[[ Supplied data open ]]

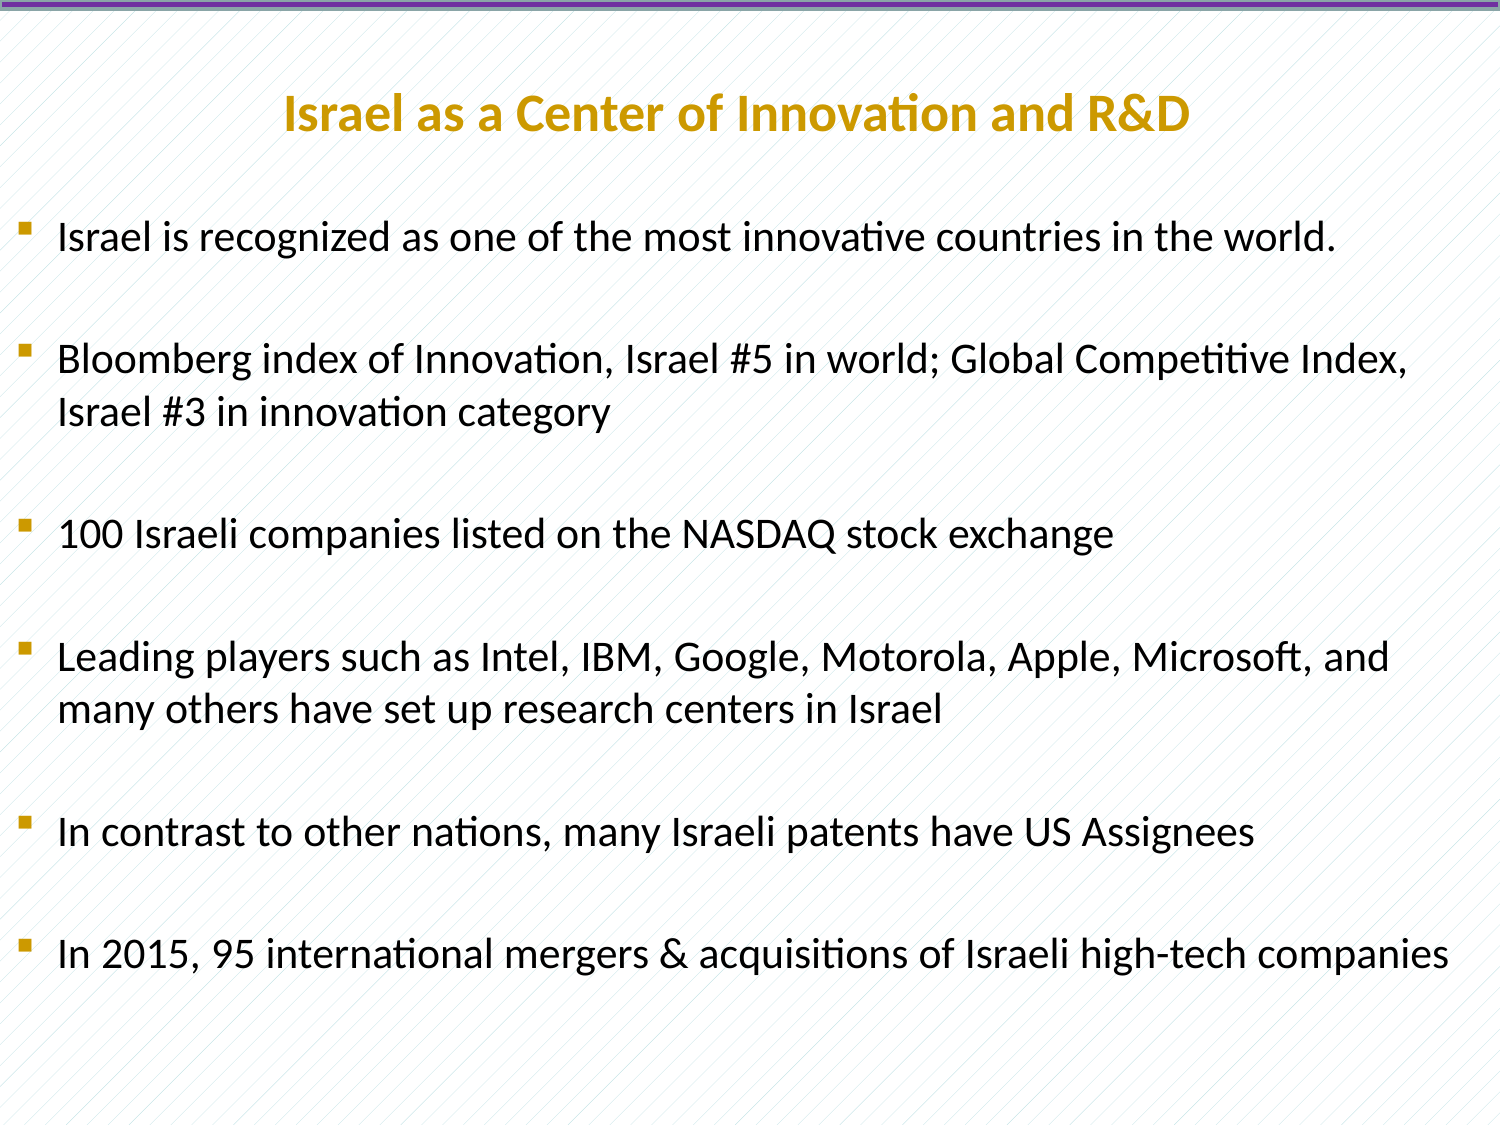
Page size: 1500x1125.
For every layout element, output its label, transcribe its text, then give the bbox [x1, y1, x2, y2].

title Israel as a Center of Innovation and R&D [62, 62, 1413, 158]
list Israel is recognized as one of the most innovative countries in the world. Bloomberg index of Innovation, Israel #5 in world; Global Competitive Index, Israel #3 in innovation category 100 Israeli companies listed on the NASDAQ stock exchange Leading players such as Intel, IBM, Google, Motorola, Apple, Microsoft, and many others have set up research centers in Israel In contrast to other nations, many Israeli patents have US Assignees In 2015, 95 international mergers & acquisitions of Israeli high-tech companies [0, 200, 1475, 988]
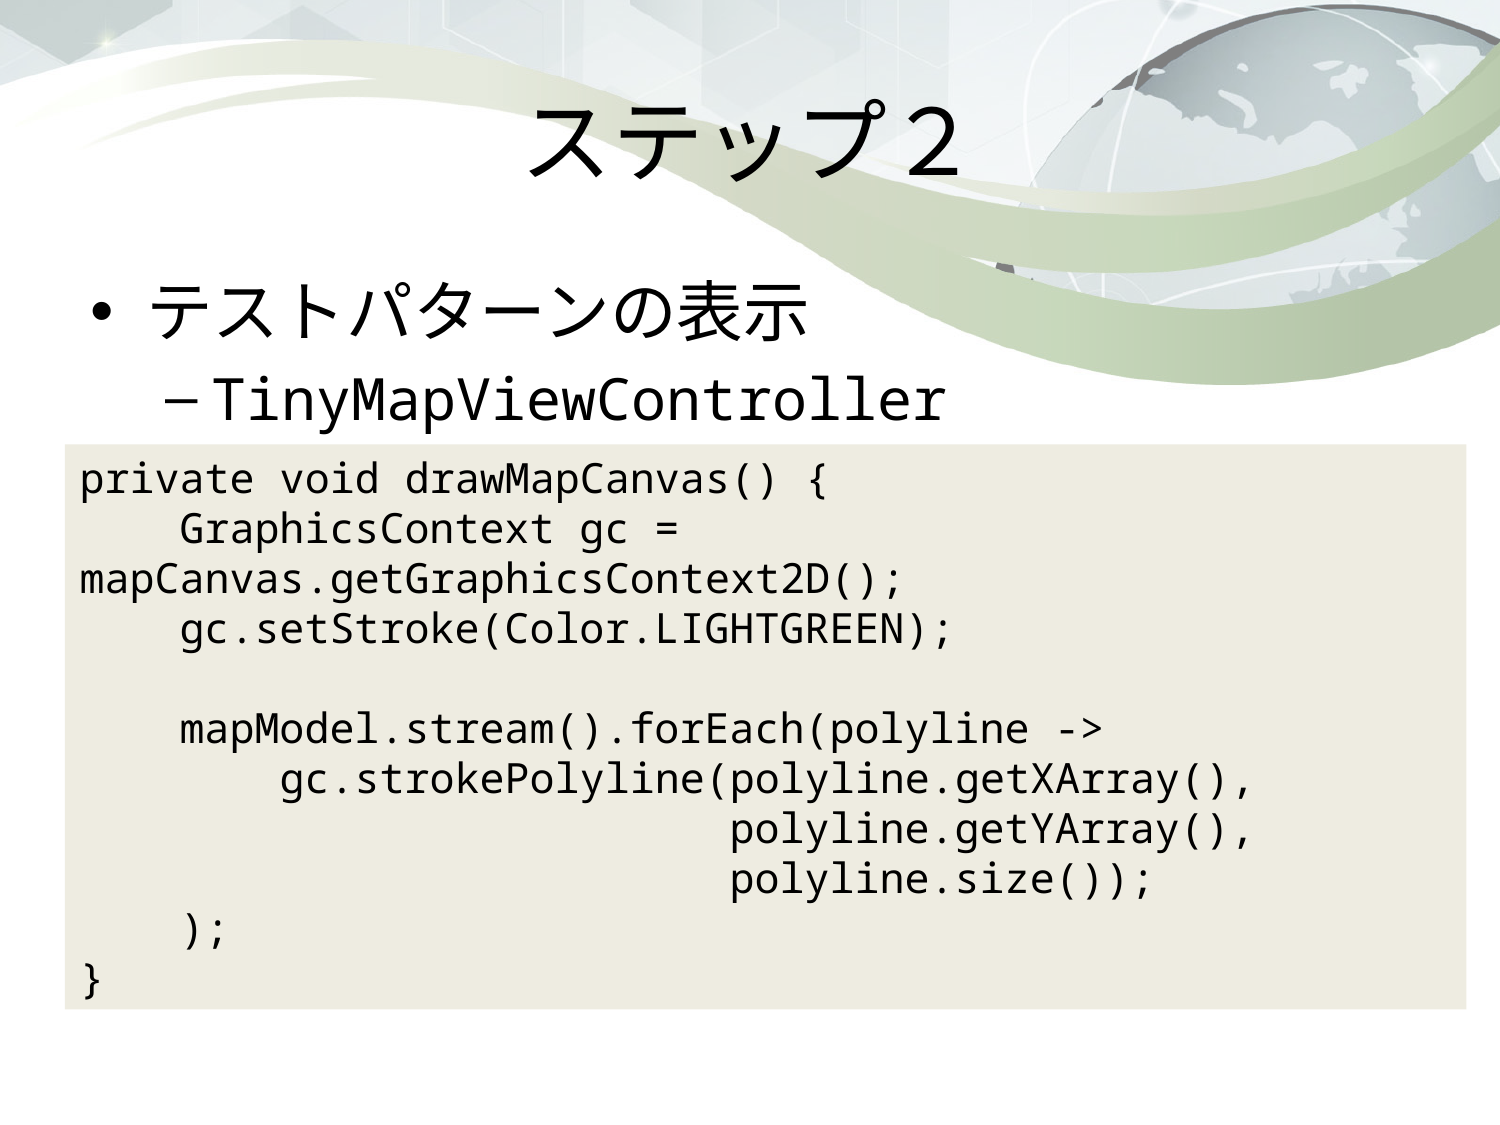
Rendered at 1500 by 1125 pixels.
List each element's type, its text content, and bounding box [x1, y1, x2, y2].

[[ Supplied data closed ]]

What to produce
Your answer must be the records above, copied exactly, with no pictures.

Answer section
Page size: 1500x1125.
For every layout element, output its label, transcribe its text, then give the bbox [x1, y1, x2, y2].

title Israel as a Center of Innovation and R&D [62, 62, 1413, 158]
list Israel is recognized as one of the most innovative countries in the world. Bloomberg index of Innovation, Israel #5 in world; Global Competitive Index, Israel #3 in innovation category 100 Israeli companies listed on the NASDAQ stock exchange Leading players such as Intel, IBM, Google, Motorola, Apple, Microsoft, and many others have set up research centers in Israel In contrast to other nations, many Israeli patents have US Assignees In 2015, 95 international mergers & acquisitions of Israeli high-tech companies [0, 200, 1475, 988]
Rendered at 1500 by 1125 pixels.
List each element's type, its text content, and bounding box [x1, y1, x2, y2].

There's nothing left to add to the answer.